For the first 300 years of its colonial life, Cuba remained as a less important part of the Spanish empire when compared with Mexico and Peru. Cuba had little mineral wealth and Spaniards searching for gold and silver concentrated on the mainland colonies. Cuban society developed slowly and the island was primarily a supply naval base for Spanish fleets transporting metals from Mexico and Perú.
Several factors converged in the late eighteenth century to bring Cuba into world affairs and to give sugar a major boost. In 1762-63 the British occupied Cuba. Oppressive Spanish trade restrictions were lifted and Cuba was thrown open to trade with England and its North American colonies. Following the occupation, Spain relaxed its restrictive trade policies and allowed Cubans to trade with its neighbors to the North.

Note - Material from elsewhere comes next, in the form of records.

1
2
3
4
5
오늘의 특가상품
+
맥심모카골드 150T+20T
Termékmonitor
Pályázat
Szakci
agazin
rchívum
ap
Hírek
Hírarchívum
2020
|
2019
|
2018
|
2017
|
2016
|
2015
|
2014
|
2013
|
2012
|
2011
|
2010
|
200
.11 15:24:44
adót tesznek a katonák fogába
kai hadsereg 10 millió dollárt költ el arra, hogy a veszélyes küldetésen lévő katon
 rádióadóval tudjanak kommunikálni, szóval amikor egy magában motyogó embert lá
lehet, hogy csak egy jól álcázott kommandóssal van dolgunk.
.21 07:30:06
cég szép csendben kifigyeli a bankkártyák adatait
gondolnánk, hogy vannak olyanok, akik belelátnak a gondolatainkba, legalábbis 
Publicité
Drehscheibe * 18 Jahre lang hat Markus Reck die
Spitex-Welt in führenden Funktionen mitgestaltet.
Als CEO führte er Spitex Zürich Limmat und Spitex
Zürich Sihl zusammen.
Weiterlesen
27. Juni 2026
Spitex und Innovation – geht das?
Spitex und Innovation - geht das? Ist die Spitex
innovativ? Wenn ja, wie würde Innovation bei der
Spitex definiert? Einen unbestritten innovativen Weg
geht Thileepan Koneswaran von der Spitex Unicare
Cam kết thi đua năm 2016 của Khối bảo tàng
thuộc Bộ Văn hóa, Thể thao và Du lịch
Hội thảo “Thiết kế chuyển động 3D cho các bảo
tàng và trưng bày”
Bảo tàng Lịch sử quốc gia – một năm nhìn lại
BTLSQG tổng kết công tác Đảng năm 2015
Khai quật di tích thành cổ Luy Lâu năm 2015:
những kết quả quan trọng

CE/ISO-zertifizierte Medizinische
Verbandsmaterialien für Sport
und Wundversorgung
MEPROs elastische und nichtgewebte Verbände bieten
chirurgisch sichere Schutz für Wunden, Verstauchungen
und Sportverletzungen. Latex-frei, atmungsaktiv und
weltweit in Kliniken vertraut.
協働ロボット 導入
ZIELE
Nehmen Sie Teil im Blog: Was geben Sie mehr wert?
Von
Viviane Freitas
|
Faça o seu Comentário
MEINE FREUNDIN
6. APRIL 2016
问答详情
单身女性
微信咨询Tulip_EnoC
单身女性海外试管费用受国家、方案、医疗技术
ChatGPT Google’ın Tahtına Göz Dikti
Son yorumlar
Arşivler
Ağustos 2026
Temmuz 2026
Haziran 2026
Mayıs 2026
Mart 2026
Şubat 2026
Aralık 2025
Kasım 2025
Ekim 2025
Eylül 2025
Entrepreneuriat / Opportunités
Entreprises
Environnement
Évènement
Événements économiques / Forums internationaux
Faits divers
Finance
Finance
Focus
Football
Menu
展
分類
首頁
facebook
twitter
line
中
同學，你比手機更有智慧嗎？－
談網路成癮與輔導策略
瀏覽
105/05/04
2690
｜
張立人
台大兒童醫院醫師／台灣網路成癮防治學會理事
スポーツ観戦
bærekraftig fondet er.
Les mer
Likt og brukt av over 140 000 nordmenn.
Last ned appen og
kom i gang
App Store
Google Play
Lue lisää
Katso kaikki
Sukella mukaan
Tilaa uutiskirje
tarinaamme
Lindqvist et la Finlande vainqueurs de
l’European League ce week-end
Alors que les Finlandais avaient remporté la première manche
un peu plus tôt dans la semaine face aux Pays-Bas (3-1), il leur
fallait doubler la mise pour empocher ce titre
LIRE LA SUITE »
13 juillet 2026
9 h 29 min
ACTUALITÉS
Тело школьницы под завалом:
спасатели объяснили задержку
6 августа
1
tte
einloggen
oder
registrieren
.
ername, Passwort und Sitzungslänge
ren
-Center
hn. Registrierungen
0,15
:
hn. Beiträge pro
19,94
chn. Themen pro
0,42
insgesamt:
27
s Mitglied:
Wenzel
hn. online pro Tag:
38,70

The occupation gave Cuba an initial economic impulse. When the slave uprising and the destruction of the sugar properties in neighboring Haiti in the 1790s, Cuba was ready to become the sugar bowl of the Caribbean and replace Haiti as the supplier of sugar to Europe. Thousands of slaves were imported to work the sugar plantations. Throughout the 19th century sugar as well as coffee and tobacco became increasingly important. Large cattle estates were subdivided. The Spanish Crown also aided the development of sugar. In 1795 Cuba had 478 sugar mills. By 1860, it is estimated that there were over 900 steam sugar mills producing over 500,000 tons of sugar.